The First Paragraph of a Cyborg Manifesto at Amateur Escapist
The First Paragraph of a Cyborg Manifesto is a self-directed web piece made of three elements: letterforms, colored shapes and code.
The letterforms, in Arial, are derived from the eponymous first paragraph of Donna Haraway’s 1991 essay. Her work posits the image of the cyborg as an identity model unencumbered by gendered language’s historical baggage. Taking the boundary between the physical and non-physical as imprecise, she’s able to port the cyborg metaphor to the realm of the spiritual soul. As the world becomes ever more a hybrid of real- and cyberspace, I’ve found approaches such as hers increasingly relevant to my own lived experience.
The colored shapes are derived from details of paintings by Robert Rauschenberg, the American abstract-expressionist.
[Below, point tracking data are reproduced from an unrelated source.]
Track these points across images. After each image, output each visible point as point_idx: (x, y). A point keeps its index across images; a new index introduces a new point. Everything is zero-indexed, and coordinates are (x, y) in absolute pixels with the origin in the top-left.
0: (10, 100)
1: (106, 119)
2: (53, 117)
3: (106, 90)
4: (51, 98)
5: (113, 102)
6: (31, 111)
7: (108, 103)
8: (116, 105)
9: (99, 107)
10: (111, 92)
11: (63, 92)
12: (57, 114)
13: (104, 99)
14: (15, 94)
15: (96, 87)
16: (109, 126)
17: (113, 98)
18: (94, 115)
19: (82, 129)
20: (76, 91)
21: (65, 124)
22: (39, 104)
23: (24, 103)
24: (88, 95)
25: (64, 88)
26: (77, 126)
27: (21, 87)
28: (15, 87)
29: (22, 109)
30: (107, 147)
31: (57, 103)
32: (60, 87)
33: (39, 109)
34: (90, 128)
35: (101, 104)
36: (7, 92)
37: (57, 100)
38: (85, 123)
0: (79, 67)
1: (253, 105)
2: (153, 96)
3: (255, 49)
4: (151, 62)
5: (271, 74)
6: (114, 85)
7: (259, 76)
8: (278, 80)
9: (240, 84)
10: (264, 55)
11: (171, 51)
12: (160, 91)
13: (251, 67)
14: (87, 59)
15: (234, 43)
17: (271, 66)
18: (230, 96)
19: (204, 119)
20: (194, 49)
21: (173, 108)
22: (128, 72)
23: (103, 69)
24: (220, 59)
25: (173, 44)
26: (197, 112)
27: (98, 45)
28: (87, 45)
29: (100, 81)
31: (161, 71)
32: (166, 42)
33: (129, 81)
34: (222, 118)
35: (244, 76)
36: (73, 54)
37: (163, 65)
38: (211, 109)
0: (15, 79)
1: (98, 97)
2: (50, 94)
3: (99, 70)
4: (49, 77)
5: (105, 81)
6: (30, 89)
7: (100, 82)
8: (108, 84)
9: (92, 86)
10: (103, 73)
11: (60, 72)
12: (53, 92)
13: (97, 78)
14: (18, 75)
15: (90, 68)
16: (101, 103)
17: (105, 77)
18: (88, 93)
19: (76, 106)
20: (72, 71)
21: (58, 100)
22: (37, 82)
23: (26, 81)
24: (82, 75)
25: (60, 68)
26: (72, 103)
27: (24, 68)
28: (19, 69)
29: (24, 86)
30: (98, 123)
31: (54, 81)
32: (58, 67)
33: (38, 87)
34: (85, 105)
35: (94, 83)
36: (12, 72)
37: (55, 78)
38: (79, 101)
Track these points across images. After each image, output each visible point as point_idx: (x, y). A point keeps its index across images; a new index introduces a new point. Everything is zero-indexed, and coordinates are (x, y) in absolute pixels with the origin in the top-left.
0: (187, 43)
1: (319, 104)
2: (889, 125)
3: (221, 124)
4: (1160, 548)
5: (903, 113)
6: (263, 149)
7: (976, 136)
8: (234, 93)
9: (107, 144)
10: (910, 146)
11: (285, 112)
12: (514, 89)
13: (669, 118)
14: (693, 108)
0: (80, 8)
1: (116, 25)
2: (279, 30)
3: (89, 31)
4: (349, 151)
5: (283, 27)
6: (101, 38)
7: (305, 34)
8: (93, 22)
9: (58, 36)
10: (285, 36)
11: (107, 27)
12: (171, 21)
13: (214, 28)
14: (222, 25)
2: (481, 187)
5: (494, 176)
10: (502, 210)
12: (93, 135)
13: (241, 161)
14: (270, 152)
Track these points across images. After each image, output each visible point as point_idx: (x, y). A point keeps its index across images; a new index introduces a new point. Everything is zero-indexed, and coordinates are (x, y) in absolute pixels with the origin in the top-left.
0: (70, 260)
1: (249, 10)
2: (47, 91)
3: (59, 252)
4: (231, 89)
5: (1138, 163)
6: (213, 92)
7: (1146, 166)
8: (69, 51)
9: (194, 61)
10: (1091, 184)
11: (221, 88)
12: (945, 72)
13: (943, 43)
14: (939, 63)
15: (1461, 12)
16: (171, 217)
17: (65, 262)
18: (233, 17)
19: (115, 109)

The appeal here was in reinterpreting Rauschenberg’s tactile, human gestures in the mathematically precise forms of vector graphics, and then contrasting them with Haraway’s ideas, which flow the other way. The code chooses a random selection of letterforms and colored shapes to display in a composition, emphasizing visual rhythm. This is refreshed every five seconds, extending that rhythm across time.
The piece was created for the first issue of Amateur Escapist, a web-zine curated by Davin Risk.